As it happens, the old country Jewish view of my grandparents’ generation was that abortion was permissible until quickening meaning when you can feel the baby move. I have no idea if that comes from the Bible, Jewish teachings or folk traditions but that was their view. Just as a point of interest, mind you. Naturally I don’t believe that in a state forbidden to meddle in religious matters one way or the other my Bubby’s traditions as an Ashkenazi Jew from Ukraine are relevant to determining what the law ought to be.
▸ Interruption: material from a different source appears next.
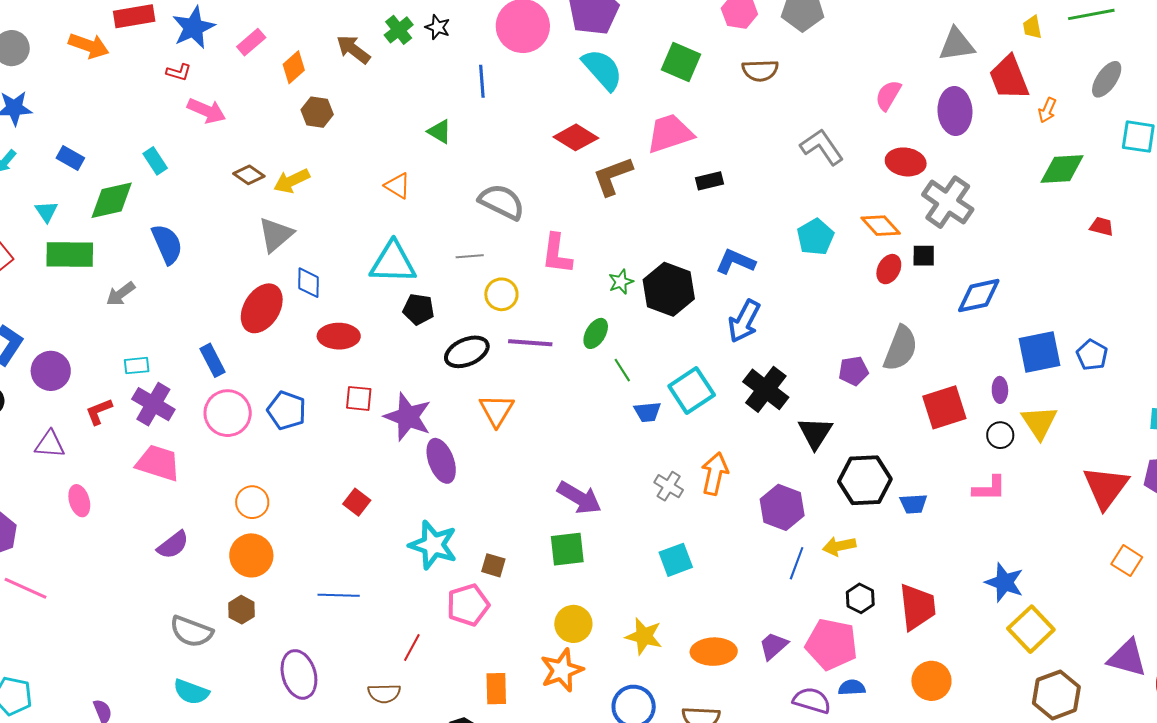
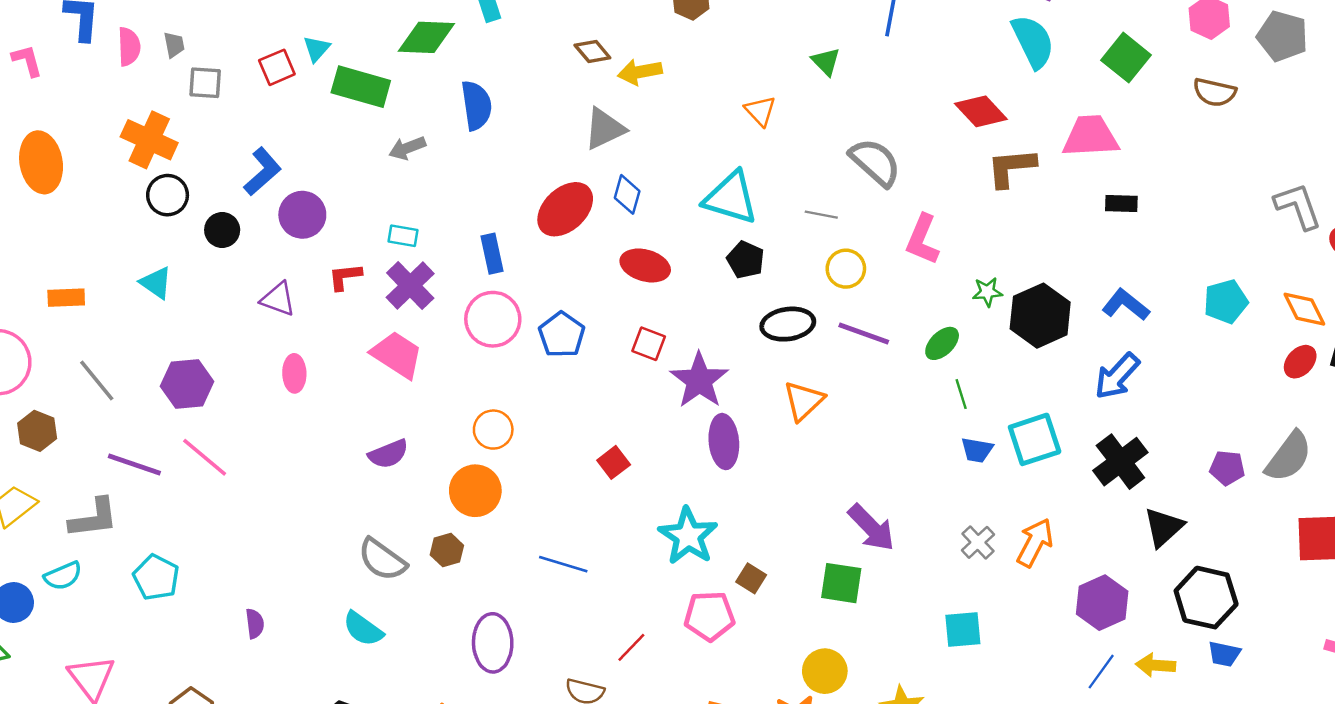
gray L-shape: (822, 147) -> (1298, 206), moved
cyan triangle: (46, 212) -> (316, 49), moved
blue trapezoid: (913, 504) -> (1224, 654), moved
Many, if not most, spontaneous abortions, otherwise known as miscarriages, happen before, if not at, three months of pregnancy. Since quickening is around four months, that makes logical sense for the Jewish, biblical view. But, you are right. This has no precedent over constitutional law. Government has no say in this. It is a religious or a philosophical choice. The sticking point seems to be the life and well being of the individual woman. And the authoritarians, the religious wingnuts, and the opportunists just don’t give a damn. They are soulless, and have turned away from god.
No one gets pregnant to lose the pregnancy or to have an abortion.
‘Quickening’ is the term used essentially for when a baby achieves life or soul. It is the very word around which the abortion debate revolves – except that we don’t use the word in US legal terminology. ‘Quickening’ has many meanings depending on who you talk to; it is not simply the point at which you can feel the baby move.